The discovery of the object named Comet ISON was announced Monday, September 24, 2012, by Russians Vitali Nevski and Artyom Novichonok.  The discovery was made when they examined photographs taken three days earlier using a 15.7-inch (0.4-meter) reflecting telescope of the International Scientific Optical Network (ISON), near Kislovodsk.

The new comet is officially known as C/2012 S1 or C/2012 S1 ISON.

So how bright will this comet get?

Several people have suggested the comet might reach a maximum magnitude of -6 to -10 when the comet is closest to the sun.  How bright is that?  It which would enable it to be seen in broad daylight. The Central Bureau for Astronomical Telegrams web site indicated a maximum brightness of -13.1 on November 28, 2013.  Reinder J. Bouma of the Netherlands has pointed out that the orbit of this comet is "somewhat similar" to the orbit of the great comet of 1680.

When this comet reaches perihelion, meaning its closest point with the Sun, it may will reach its brightest, but unfortunately on that date it will be a mere 4.4° north of the Sun and hence may get lost in the glare for most casual observers.

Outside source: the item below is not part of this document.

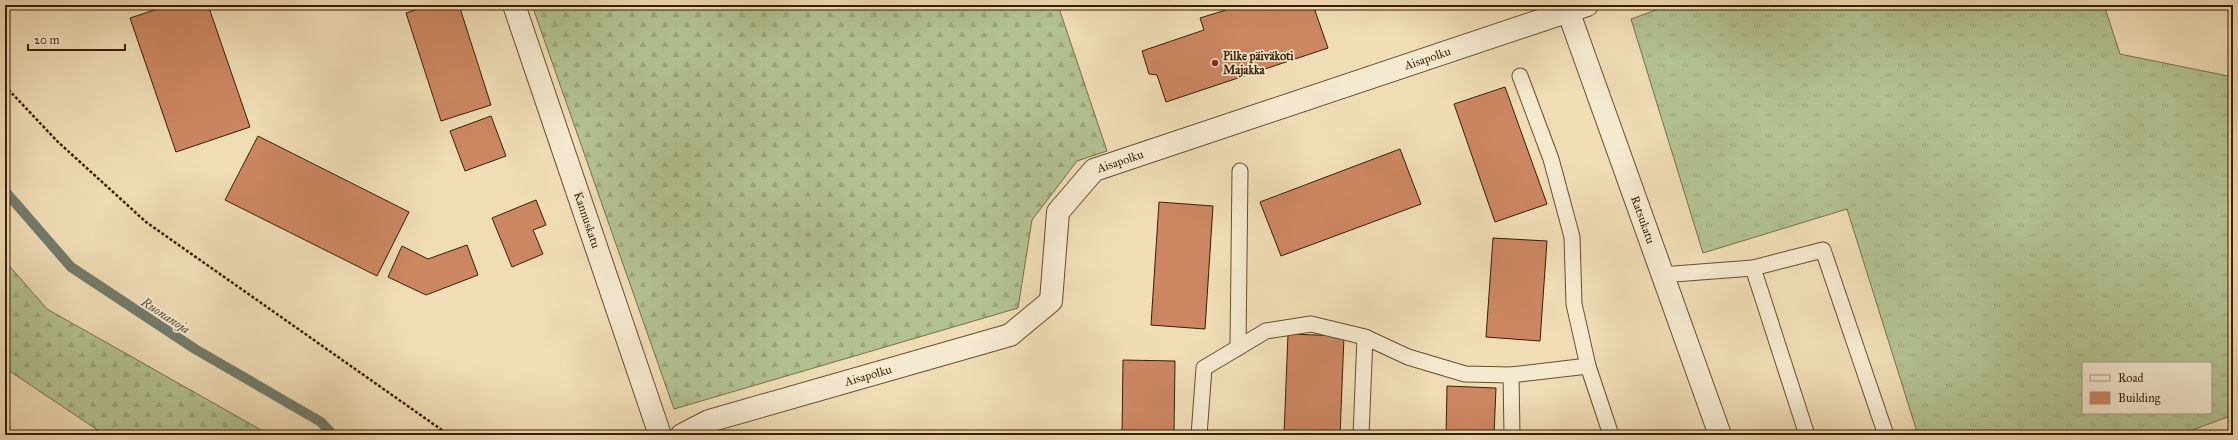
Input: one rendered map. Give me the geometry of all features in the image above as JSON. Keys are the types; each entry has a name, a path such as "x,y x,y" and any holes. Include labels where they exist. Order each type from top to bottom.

Immediately after reaching perihelion, Comet 2012 S1 ISON heads north and will begin to fade as its distance from the Sun increases, Still, it should remain as bright as Venus, and with a spectacular tail. Its position will allow observers all over Earth to see it, but those in the Northern Hemisphere will get the better views as Christmas approaches. On January 8, 2014, the comet will lie only 2° from Polaris — the North Star.

A word of caution!!!  Anyone remember the great comet of 1973? Comet Kohoutek!  It was predicted to be a bright comet, and now its name is synonymous with failures and duds.